- _Extracted material_:
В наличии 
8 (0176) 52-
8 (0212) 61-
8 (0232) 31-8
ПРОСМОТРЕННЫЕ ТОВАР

* * *

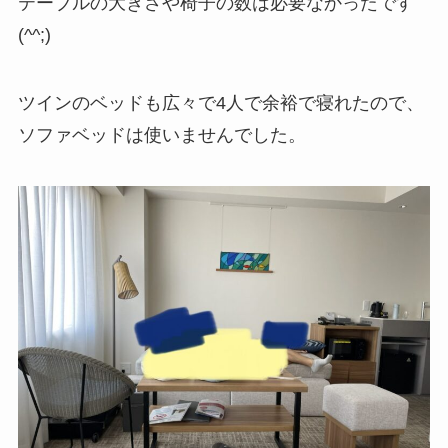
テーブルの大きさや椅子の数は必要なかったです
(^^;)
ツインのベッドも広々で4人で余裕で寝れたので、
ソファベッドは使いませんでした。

- _Instructions to follow_: Copy the lines from the one holding "テーブルの大きさや椅子の数は必要なかったです" through the one holding "ソファベッドは使いませんでした。", including both, word for word.

- _Finished task_:
テーブルの大きさや椅子の数は必要なかったです
(^^;)
ツインのベッドも広々で4人で余裕で寝れたので、
ソファベッドは使いませんでした。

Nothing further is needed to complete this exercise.